[SOURCE INFORMATION Boundary: Start]
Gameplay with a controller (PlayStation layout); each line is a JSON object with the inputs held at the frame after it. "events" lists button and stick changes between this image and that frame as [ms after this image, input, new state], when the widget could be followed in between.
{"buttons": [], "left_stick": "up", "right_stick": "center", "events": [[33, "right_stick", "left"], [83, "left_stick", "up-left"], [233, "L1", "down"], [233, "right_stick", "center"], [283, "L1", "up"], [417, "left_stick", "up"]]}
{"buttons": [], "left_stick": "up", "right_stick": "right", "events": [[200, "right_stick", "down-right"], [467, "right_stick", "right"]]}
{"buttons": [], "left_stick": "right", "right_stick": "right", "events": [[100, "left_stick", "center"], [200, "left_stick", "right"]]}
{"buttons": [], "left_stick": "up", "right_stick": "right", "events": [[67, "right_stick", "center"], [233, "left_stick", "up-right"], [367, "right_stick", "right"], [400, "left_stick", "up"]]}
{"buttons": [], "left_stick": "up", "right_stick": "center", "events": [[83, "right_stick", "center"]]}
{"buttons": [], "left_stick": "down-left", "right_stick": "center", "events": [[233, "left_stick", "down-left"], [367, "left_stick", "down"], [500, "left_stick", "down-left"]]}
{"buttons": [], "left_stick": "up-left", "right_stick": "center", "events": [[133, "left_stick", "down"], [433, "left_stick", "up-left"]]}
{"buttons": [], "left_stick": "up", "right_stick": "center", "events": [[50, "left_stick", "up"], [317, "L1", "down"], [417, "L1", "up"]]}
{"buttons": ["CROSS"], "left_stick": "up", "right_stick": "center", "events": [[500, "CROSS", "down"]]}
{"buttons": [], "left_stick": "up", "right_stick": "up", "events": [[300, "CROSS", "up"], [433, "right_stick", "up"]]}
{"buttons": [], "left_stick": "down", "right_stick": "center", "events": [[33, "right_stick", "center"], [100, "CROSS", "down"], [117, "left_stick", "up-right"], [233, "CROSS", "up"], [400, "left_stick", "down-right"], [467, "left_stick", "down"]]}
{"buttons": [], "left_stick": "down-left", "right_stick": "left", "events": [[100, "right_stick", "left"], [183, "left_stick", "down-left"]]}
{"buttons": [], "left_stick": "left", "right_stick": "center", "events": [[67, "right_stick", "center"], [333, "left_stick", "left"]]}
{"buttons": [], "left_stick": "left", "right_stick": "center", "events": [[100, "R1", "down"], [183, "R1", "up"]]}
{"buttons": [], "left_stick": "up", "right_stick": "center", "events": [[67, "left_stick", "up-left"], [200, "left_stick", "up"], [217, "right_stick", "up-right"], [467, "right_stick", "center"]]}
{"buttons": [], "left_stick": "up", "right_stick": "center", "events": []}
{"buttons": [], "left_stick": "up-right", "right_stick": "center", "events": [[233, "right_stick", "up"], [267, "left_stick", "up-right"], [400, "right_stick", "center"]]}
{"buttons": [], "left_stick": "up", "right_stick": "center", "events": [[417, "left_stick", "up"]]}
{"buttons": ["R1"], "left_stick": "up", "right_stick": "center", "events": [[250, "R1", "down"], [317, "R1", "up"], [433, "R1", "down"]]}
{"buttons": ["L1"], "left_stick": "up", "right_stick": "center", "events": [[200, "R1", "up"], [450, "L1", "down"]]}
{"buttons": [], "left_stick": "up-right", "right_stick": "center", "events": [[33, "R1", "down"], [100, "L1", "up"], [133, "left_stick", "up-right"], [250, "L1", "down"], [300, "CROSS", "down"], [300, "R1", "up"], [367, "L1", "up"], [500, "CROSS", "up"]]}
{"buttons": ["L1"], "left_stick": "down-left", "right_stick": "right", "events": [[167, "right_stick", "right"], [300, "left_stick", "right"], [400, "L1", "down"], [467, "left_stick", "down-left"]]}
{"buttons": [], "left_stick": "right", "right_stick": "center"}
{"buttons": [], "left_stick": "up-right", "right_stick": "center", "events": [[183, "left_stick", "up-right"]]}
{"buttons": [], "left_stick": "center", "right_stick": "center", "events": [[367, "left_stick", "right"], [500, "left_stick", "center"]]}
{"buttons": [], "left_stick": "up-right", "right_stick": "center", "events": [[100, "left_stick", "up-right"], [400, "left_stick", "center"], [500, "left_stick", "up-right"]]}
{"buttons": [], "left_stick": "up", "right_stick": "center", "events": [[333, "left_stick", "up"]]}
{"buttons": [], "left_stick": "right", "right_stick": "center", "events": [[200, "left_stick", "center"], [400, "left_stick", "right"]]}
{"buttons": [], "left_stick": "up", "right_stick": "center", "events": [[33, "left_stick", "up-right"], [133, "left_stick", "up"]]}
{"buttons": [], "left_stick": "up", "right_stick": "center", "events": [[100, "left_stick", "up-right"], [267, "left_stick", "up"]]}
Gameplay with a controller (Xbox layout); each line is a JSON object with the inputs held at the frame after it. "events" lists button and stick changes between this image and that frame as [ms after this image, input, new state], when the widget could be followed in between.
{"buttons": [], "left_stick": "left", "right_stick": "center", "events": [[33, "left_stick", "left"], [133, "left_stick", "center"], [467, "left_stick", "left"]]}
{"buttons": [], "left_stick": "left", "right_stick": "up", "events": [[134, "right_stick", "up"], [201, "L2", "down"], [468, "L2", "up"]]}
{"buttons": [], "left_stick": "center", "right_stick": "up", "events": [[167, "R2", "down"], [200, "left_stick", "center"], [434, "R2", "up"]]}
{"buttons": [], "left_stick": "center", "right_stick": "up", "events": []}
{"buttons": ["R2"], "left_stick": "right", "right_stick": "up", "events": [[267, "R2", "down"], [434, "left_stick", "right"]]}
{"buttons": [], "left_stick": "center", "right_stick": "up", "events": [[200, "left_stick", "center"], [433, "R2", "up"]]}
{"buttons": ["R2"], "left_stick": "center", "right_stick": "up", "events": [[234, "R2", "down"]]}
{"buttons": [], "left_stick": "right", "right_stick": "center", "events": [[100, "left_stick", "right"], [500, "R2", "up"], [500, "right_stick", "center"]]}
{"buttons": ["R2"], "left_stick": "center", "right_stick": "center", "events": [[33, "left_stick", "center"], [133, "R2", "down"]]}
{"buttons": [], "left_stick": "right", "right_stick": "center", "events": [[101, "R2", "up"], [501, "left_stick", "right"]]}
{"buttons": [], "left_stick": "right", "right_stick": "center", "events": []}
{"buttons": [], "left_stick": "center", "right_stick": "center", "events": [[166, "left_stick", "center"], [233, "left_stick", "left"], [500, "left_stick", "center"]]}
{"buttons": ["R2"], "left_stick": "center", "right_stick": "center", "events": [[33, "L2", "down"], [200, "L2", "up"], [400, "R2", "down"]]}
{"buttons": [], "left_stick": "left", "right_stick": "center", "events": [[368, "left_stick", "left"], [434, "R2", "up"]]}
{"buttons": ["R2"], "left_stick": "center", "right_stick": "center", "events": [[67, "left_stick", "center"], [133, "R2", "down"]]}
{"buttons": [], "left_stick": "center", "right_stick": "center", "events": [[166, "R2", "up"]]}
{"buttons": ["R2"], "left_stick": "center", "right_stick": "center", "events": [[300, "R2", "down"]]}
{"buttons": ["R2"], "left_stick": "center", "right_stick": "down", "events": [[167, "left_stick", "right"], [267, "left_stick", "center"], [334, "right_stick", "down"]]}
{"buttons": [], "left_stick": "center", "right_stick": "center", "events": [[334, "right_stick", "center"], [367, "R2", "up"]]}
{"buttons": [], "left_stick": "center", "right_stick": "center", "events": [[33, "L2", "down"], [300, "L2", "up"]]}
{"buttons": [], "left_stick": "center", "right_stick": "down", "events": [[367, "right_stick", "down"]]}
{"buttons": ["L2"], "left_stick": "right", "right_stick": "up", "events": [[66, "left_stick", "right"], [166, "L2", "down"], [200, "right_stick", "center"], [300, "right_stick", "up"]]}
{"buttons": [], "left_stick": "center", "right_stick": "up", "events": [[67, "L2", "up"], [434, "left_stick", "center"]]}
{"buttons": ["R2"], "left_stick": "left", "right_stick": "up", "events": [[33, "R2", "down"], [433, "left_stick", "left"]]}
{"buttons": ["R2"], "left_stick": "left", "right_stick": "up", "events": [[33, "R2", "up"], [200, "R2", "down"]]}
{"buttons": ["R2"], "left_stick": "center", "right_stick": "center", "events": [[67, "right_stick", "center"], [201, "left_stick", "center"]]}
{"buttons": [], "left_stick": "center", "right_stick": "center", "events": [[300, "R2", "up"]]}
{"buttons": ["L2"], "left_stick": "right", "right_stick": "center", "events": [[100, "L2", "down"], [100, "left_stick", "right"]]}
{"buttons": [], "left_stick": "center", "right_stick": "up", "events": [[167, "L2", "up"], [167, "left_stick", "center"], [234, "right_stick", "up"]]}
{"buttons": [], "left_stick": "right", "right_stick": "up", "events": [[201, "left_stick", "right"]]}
[SOURCE INFORMATION Boundary: End]
From the listing above, collect every line that mentions the word "Gameplay".

▶ **TASK SOLUTION**:
Gameplay with a controller (PlayStation layout); each line is a JSON object with the inputs held at the frame after it. "events" lists button and stick changes between this image and that frame as [ms after this image, input, new state], when the widget could be followed in between.
Gameplay with a controller (Xbox layout); each line is a JSON object with the inputs held at the frame after it. "events" lists button and stick changes between this image and that frame as [ms after this image, input, new state], when the widget could be followed in between.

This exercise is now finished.